New research revealed on a BBC TV Horizon program broadcast in February 2012, suggests it is possible to improve some measures of fitness with just 3 minutes of exercise a week. Medical journalist Dr Michael Mosley, like many people, is not a great fan of exercise for its own sake, and set out to find how little he would need to do to get fit. And he discovered some surprising facts about health benefits of HIT, or High Intensity Training. Challenging Current Thinking
"It goes against everything I was taught in medical school, and everything I have ever read since", gasps Mosley to camera, as he completes a vigorous bout of pedal-ling on a stationary exercise bike while scientists look on. Mosley, who trained as a medical doctor before moving into journalism and broadcasting, introduces the one-hour programme, "The Truth About Exercise", by saying that what he discovered about exercise, thanks to the latest research, has challenged his view, and altered the way he lives his life.
High Intensity Training
A main theme of the TV program is High Intensity Training (HIT), where you do a number of shorts bursts of intense and effortful exercise with short recovery breaks in between.
HIT is not new, but has come to prominence in recent years as more researchers have looked into and measured its health benefits.
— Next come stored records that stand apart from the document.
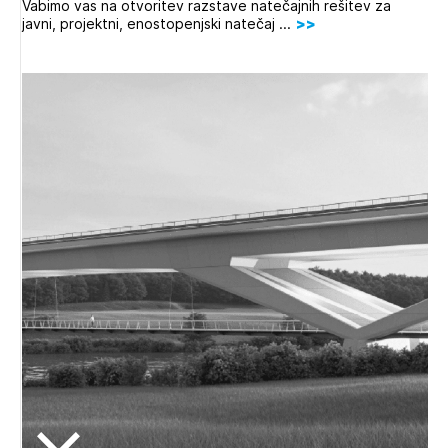
Vabimo vas na otvoritev razstave natečajnih rešitev za
javni, projektni, enostopenjski natečaj ...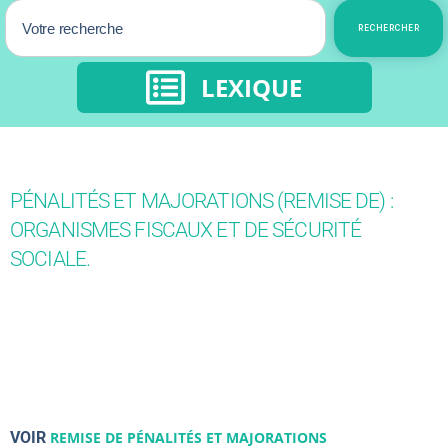
RECHERCHER
LEXIQUE
PÉNALITÉS ET MAJORATIONS (REMISE DE) :
ORGANISMES FISCAUX ET DE SÉCURITÉ
SOCIALE.
VOIR
REMISE DE PÉNALITÉS ET MAJORATIONS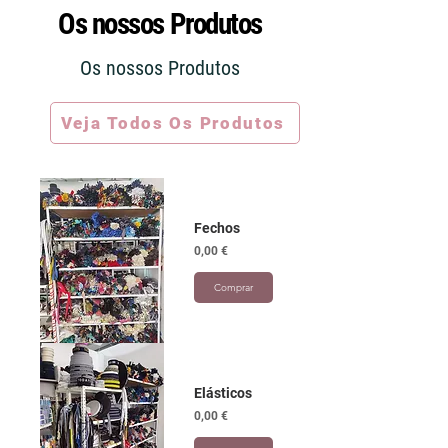
Os nossos Produtos
Os nossos Produtos
Veja Todos Os Produtos
Fechos
Preço
0,00 €
Comprar
Elásticos
Preço
0,00 €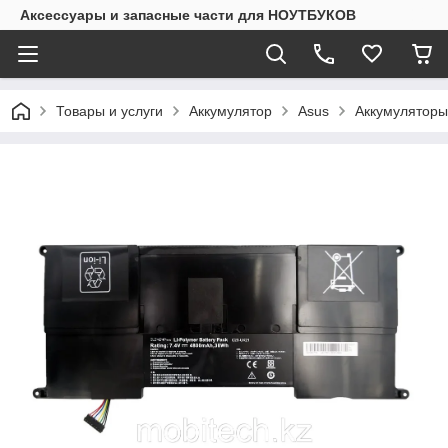
Аксессуары и запасные части для НОУТБУКОВ
Товары и услуги
Аккумулятор
Asus
Аккумуляторы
There are various forms of HIT, depending on the intensity and duration of the effortful bursts, and your fitness goals. (The HIT in this article is not to be confused with another type of workout also called HIT: a strength-training made popular in the 1970s by Arthur Jones, now practised by many bodybuilders, where you work with weights and perform sets of repetitions to the point of momentary muscle failure.)
Recent HIT research shows, for example, that doing ten one-minute sprints on a stationary exercise bike with about one minute of rest in between, three times a week, is as good for improving muscle as many hours of less strenuous conventional long-term biking.
Professor Martin Gibala and his team at McMaster University, Hamilton, Ontario, Canada, carried out a study on college students, and discovers HIT delivers the same physical benefits as traditional endurance training, even though it takes considerably less time, and surprisingly, involves doing less exercise.
Types of HIT
In Gibala 's student study, the participants had to pedal at their maximum possible effort level on a specially adapted lab bike. The thinking then was that "all out" was an important part of the HIT method.But then, in 2010, Gibala and colleagues published another study in The Journal of Physiology, where they showed how a less extreme form of HIT worked just as well for people whose doctors might be a bit worried about them adopting the "all out" method, for instance those who might be older, less fit and overweight.
In that form of HIT, the workout was still beyond the comfort zone of most people (about 95% of maximal heart rate), but was only half of what might be regarded as an "all out" sprint. On the BBC programme, Mosley tries a form of HIT developed by Jamie Timmons, professor of ageing biology at Birmingham University in the UK. In Timmons' form of HIT, the bursts of high intensity are at maximum effort, but of very short duration (20 seconds at a time). Timmons told Mosley, who was doing no weekly exercise at the time, that he could expect to see improvements in a number of measures of health if he did just three minutes of HIT a week, for four weeks.
Simple Program
The HIT program he asked Mosley to follow was quite simple and can be done on a standard exercise bike:- First, you warm up for a couple of minutes with some gentle cycling: then you cycle as fast as you possibly can ("hell for leather", as Mosley describes it) for 20 seconds.
- Then, you cycle gently again for a couple of minutes while you catch your breath, then do another 20 seconds "flat out".
- Then, for a final time, two minutes gentle cycling to catch your breath, followed the third period of 20 seconds at "full throttle".
Mosley said he was somewhat skeptical, but he did as Timmons instructed: he followed this HIT program for four weeks, totaling 12 minutes of pedalling at "full throttle" and 36 minutes at a gentle pace.